Your favorite recording in your discography and why?
Different aspects of various projects are memorable for me. Barcodes, our first CD was the first time we'd worked with musicians the caliber of Jeff Coffin or Trey Gunn, though I'd gone to the guitar conservatory with Trey, it was before he was with Robert Fripp/King Crimson. There were times when the group was really focused and in the moment and improvisation just clicked unexpectedly on a deeper level, as on the keys/guitar interplay on Tripod. It was strange the way the comping and soloing roles blurred. The best music/art is the hardest to label. If you can script moments like that I wouldn't begin to know how.

On Later, the Followup album to Barcodes, working with the likes of Bill Evans, Paul Wertico and Harvie S showed that the music I'd written could actually sound even better than l dreamed. It's really hard to go back to a level beneath that once you've heard what's really possible in the hands of astounding musicians like that. Thanks to them all.

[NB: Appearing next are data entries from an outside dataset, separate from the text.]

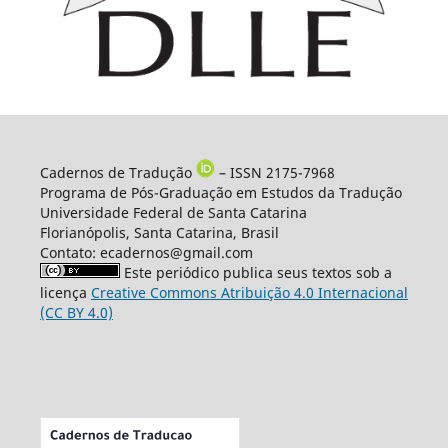
Cadernos de Tradução
– ISSN 2175-7968
Programa de Pós-Graduação em Estudos da Tradução
Universidade Federal de Santa Catarina
Florianópolis, Santa Catarina, Brasil
Contato: ecadernos@gmail.com
Este periódico publica seus textos sob a
licença
Creative Commons Atribuição 4.0 Internacional
(CC BY 4.0)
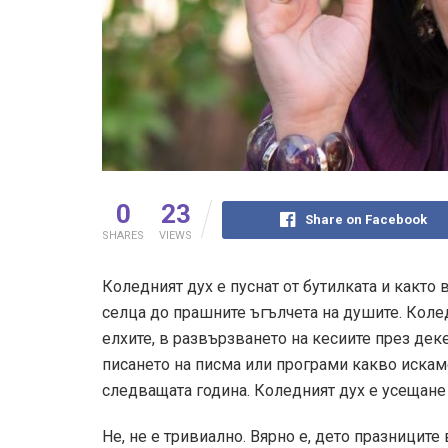
0
23
Share on Facebook
SHARES
VIEWS
Коледният дух е пуснат от бутилката и както 
селца до прашните ъгълчета на душите. Колед
елхите, в развързването на кесиите през деке
писането на писма или програми какво искаме
следващата година. Коледният дух е усещане 
Не, не е тривиално. Вярно е, дето празниците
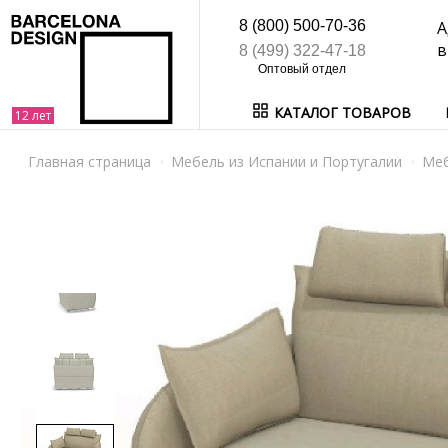
8 (800) 500-70-36
А
в
8 (499) 322-47-18
КАТАЛОГ ТОВАРОВ
Главная страница
Мебель из Испании и Португалии
Ме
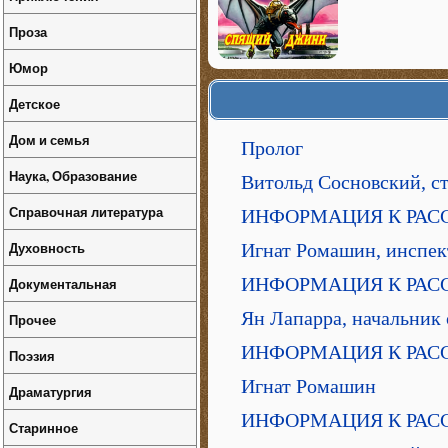
Проза
Юмор
Детское
Дом и семья
Пролог
Наука, Образование
Витольд Сосновский, с
Справочная литература
ИНФОРМАЦИЯ К РАССЛЕ
Духовность
Игнат Ромашин, инспек
ИНФОРМАЦИЯ К РАССЛ
Документальная
Ян Лапарра, начальник
Прочее
ИНФОРМАЦИЯ К РАССЛ
Поэзия
Игнат Ромашин
Драматургия
ИНФОРМАЦИЯ К РАССЛ
Старинное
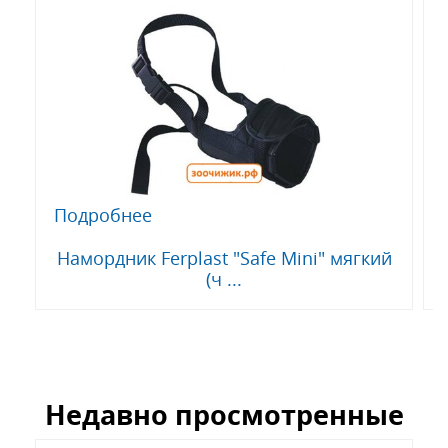
Подробнее
Намордник Ferplast "Safe Mini" мягкий
(ч ...
Недавно просмотренные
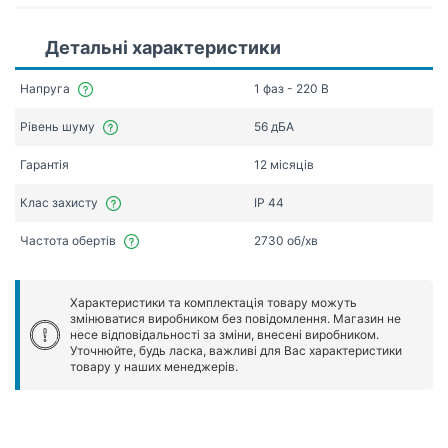
Детальні характеристики
Напруга
1 фаз - 220 В
Рівень шуму
56 дБА
Гарантія
12 місяців
Клас захисту
IP 44
Частота обертів
2730 об/хв
Характеристики та комплектація товару можуть
змінюватися виробником без повідомлення. Магазин не
несе відповідальності за зміни, внесені виробником.
Уточнюйте, будь ласка, важливі для Вас характеристики
товару у наших менеджерів.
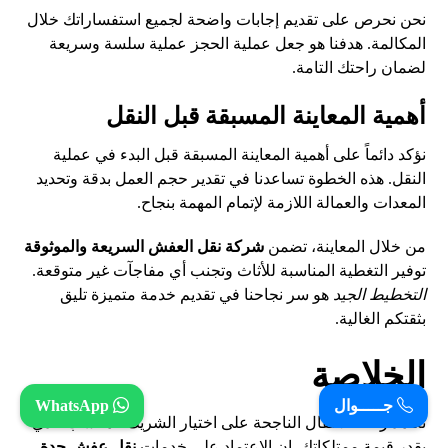
نحن نحرص على تقديم إجابات واضحة لجميع استفساراتك خلال
المكالمة. هدفنا هو جعل عملية الحجز عملية سلسة وسريعة
لضمان راحتك التامة.
أهمية المعاينة المسبقة قبل النقل
نؤكد دائماً على أهمية المعاينة المسبقة قبل البدء في عملية
النقل. هذه الخطوة تساعدنا في تقدير حجم العمل بدقة وتحديد
المعدات والعمالة اللازمة لإتمام المهمة بنجاح.
من خلال المعاينة، تضمن
شركة نقل العفش السريعة والموثوقة
توفير التغطية المناسبة للأثاث وتجنب أي مفاجآت غير متوقعة.
التخطيط الجيد
هو سر نجاحنا في تقديم خدمة
متميزة
تليق
بثقتكم الغالية.
الخلاصة
جـــــوال
WhatsApp
تعتمد رحلة الانتقال الناجحة على اختيار الشريك المناسب الذي
يقدر قيمة ممتلكاتك. إن الاعتماد على خدمات
نقل عفش جدة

The first Jazz album I bought was:
Jazz Winds from a New Direction (Hank Garland) or Great Guitars (Joe Pass & Herb Ellis). Then Wes Montgomery's Incredible Jazz Guitar. Then I found Metheny's PMG/white album in a cutout bin for $3.95. That changed everything.

What do you think is the most important thing you are contributing musically?
Like any musician, just being myself and bringing what I can. No one else can do what you do exactly the way you do it, for whatever that's worth. So, authenticity, I imagine. We're all a unique mix of our influences and perceptions.

Did you know...
I also design lighting and furniture and am really into architecture and design. I found it really cool that in one review of Barcodes from the UK the writer referred to the playing as having 'an impressive architectural sense even at high velocity.' I'd never heard music referred to that way and yet it made sense somehow. It was cool to hear someone remote pick up on that, Like an audio version of all the things I was into. Though it wasn't a conscious goal. so it's interesting synesthetically.

CDs you are listening to now:
Josh Redman— Freedom in the Groove
Pat Metheny -One Quiet Night

Desert Island picks:
Norah Jones -Come Away with Me
Keith Jarrett -Koln Concert
Joshua Redman -Wish
Michael Brecker -Wide Angles
Pat Metheny— 80/81
Weather Report -8:30
Jaco Pastorius— Word of Mouth

How would you describe the state of jazz today?
Alive. Growing. Challenged. Ever more eclectic and inclusive, responding to its environment and serving a new generation.

What are some of the essential requirements to keep jazz alive and growing?
Authenticity, integrity, creativity, personalization. Not repeating what's gone before as if its a museum piece, but learning from it and growing from there. Putting a personal spin on whatever you do.

What is in the near future?
Finishing Off the Map, a neo-flamenco influenced film-score like project with special guest, Don Alias.

Starting Guitarchitecture, a series of guitar solo & duo recordings, both original music and covers of specific music from the 60s-70s like: "Cant Find My Way Home," "Woodstock," "Grapevine," "Dock of the Bay," "Can't Stand the Rain" and Jaco's "Three Views of a Secret."

Also continuing work with NoNet, our spontaneous improvisation project, which will have a series of live recordings available starting next year.